What to produce: Turn the entries below into a JSON list of strings, with each line as its own string and blank lines left out.

Dataset items:
=-=-=-=-=

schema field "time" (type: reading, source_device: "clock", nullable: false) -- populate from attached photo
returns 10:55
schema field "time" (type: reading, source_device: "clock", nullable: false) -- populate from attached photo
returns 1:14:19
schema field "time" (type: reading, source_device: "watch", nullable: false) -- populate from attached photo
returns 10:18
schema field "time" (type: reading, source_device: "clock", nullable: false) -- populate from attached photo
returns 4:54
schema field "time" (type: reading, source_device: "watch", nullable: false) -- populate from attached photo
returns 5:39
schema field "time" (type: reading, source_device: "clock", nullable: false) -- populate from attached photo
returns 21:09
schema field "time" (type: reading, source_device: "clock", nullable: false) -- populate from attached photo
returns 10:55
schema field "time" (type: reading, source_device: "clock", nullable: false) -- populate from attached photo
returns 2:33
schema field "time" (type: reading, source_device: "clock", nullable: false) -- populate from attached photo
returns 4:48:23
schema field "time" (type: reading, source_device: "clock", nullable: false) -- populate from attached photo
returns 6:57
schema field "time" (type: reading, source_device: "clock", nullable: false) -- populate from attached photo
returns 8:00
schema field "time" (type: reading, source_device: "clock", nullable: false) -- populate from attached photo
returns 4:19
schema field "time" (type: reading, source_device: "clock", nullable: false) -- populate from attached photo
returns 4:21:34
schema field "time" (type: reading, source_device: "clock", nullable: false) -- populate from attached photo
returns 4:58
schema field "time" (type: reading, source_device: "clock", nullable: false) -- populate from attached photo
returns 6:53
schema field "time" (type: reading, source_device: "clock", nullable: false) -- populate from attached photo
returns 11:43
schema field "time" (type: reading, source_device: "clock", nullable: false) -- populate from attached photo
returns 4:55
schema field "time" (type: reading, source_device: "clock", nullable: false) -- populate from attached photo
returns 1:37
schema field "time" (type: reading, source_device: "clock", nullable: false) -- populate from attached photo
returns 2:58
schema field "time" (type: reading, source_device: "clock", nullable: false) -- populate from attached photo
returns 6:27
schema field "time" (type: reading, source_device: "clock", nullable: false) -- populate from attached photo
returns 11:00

=-=-=-=-=

Solution to this task:
[
  "schema field \"time\" (type: reading, source_device: \"clock\", nullable: false) -- populate from attached photo",
  "returns 10:55",
  "schema field \"time\" (type: reading, source_device: \"clock\", nullable: false) -- populate from attached photo",
  "returns 1:14:19",
  "schema field \"time\" (type: reading, source_device: \"watch\", nullable: false) -- populate from attached photo",
  "returns 10:18",
  "schema field \"time\" (type: reading, source_device: \"clock\", nullable: false) -- populate from attached photo",
  "returns 4:54",
  "schema field \"time\" (type: reading, source_device: \"watch\", nullable: false) -- populate from attached photo",
  "returns 5:39",
  "schema field \"time\" (type: reading, source_device: \"clock\", nullable: false) -- populate from attached photo",
  "returns 21:09",
  "schema field \"time\" (type: reading, source_device: \"clock\", nullable: false) -- populate from attached photo",
  "returns 10:55",
  "schema field \"time\" (type: reading, source_device: \"clock\", nullable: false) -- populate from attached photo",
  "returns 2:33",
  "schema field \"time\" (type: reading, source_device: \"clock\", nullable: false) -- populate from attached photo",
  "returns 4:48:23",
  "schema field \"time\" (type: reading, source_device: \"clock\", nullable: false) -- populate from attached photo",
  "returns 6:57",
  "schema field \"time\" (type: reading, source_device: \"clock\", nullable: false) -- populate from attached photo",
  "returns 8:00",
  "schema field \"time\" (type: reading, source_device: \"clock\", nullable: false) -- populate from attached photo",
  "returns 4:19",
  "schema field \"time\" (type: reading, source_device: \"clock\", nullable: false) -- populate from attached photo",
  "returns 4:21:34",
  "schema field \"time\" (type: reading, source_device: \"clock\", nullable: false) -- populate from attached photo",
  "returns 4:58",
  "schema field \"time\" (type: reading, source_device: \"clock\", nullable: false) -- populate from attached photo",
  "returns 6:53",
  "schema field \"time\" (type: reading, source_device: \"clock\", nullable: false) -- populate from attached photo",
  "returns 11:43",
  "schema field \"time\" (type: reading, source_device: \"clock\", nullable: false) -- populate from attached photo",
  "returns 4:55",
  "schema field \"time\" (type: reading, source_device: \"clock\", nullable: false) -- populate from attached photo",
  "returns 1:37",
  "schema field \"time\" (type: reading, source_device: \"clock\", nullable: false) -- populate from attached photo",
  "returns 2:58",
  "schema field \"time\" (type: reading, source_device: \"clock\", nullable: false) -- populate from attached photo",
  "returns 6:27",
  "schema field \"time\" (type: reading, source_device: \"clock\", nullable: false) -- populate from attached photo",
  "returns 11:00"
]